Sunday, November 20, 2016

Blackberry bed, v 2.0

Make the back yard great again
So anyway, a couple years ago I tore down a raised bed that ran along the south side of one of my barns.  It was about 30' long and 3' (one and a half cinder blocks) wide, and 2 blocks high.  It never really produced anything, for the simple reason that it sat beneath the roof edge in such a way that most of the rain landed outside it. And I'm too lazy to water*.

However, tearing it down left a really convenient spot for piling toys, pieces of siding, empty dog food bags**, you know, all the stuff you really don't want to look at from the relaxing comfort of your sun room. And the lovely and gracious Rogue has been making noises about planting more flowers next year. So a new raised bed needed to be added. And that's the best available spot.

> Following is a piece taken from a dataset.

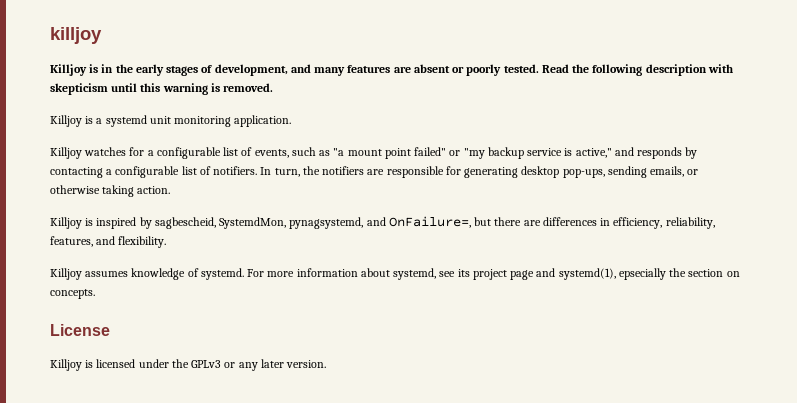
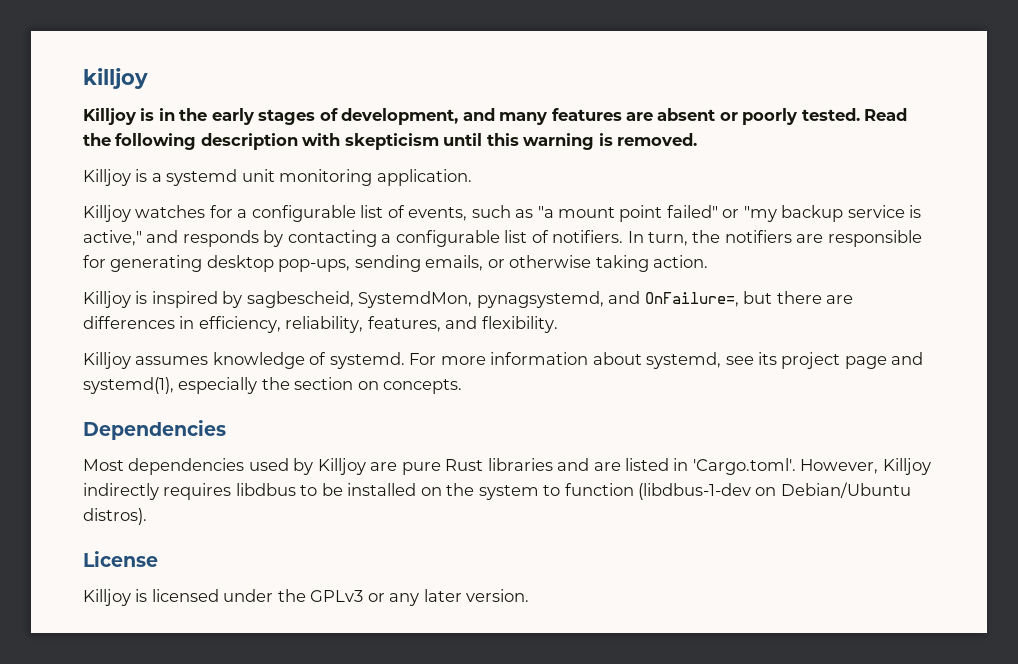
[618,268,666,280] epsecially -> [178,377,258,394] especially
(95, 294) none -> [83,420,226,440] [83,458,931,475] [83,482,911,500] [83,508,147,525] // Dependencies // Most dependencies used by Killjoy are pure Rust libraries and are listed in 'Cargo.toml'. However, Killjoy indirectly requires libdbus to be installed on the system to function (libdbus-1-dev on Debian/Ubuntu distros).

There are a few things I did differently with this one than the last, failed bed.  First off, it's deeper and wider, so it should catch more water and should hold moisture a little better.  I've also added one of those "half barrel" water collectors to the house downspout nearest this bed, so each rain should provide about 30 gallons of water to be used at that bed's convenience. Then I added cardboard to the bottom, theoretically to stop the weed growth from beneath***.  But since it's 3-4' deep, in reality it's unnecessary; weeds aren't going to grow through that much soil. Today I filled it with leaves and will add grass compost and other rottables that should make it plantable by spring.  It might not be full, but something will be growing there.  Maybe cilantro again, which I really missed this year. Maybe Indian corn. Who knows?

But I also added something beneath the cardboard that I should have been using the whole time: a double layer of chicken wire, laid between dirt and cardboard.

One of those odd things I've always noted in planting is that I have mole runs in my raised beds. You reach in to plant something and woah, there's no dirt beneath the surface.  Or you water and it all runs through, soaking nothing.  There's a series of tubes, a virtual internet of nothings running through all the beds.  And why not? I work hard to create an environment in which worms thrive, and moles eat worms.  Eventually they are going to find the happy hunting grounds and make lots of convenient access tunnels.  Hopefully a couple layers of chicken wire overlapping will make such a banquet unaffordable.

If that doesn't work, you can probably look forward to another post about the antics of Digging Dog, the Anti-Farmer and inhumer of cattle femurs, who thinks the best way to catch moles is to remove the environment in which they live.

* That's not technically correct. While I am lazy, the Catch 22 for me is that I'm on a cistern well, not a deep well.  So in those times where it is most necessary for me to water the garden, my water supply is at its lowest, and much more needed in a house with 7 kids and all the dishes and clothing that go therewith.
** and a deck, seriously.
*** Really I just had a buttload of cardboard to get rid of, and beneath 4' of dirt is a good place to get rid of it.

1 comment:

  1. Your comment about being lazy made me chuckle. A lazy guy who won't water (yes I saw your note at the bottom), who goes out and builds a whole new raised bed from block. I have my own laziness quirks. I have no problem digging 4' deep holes in my garden to bury leaves and kitchen waste, but the thought of actually making a compost Ain't gonna happen.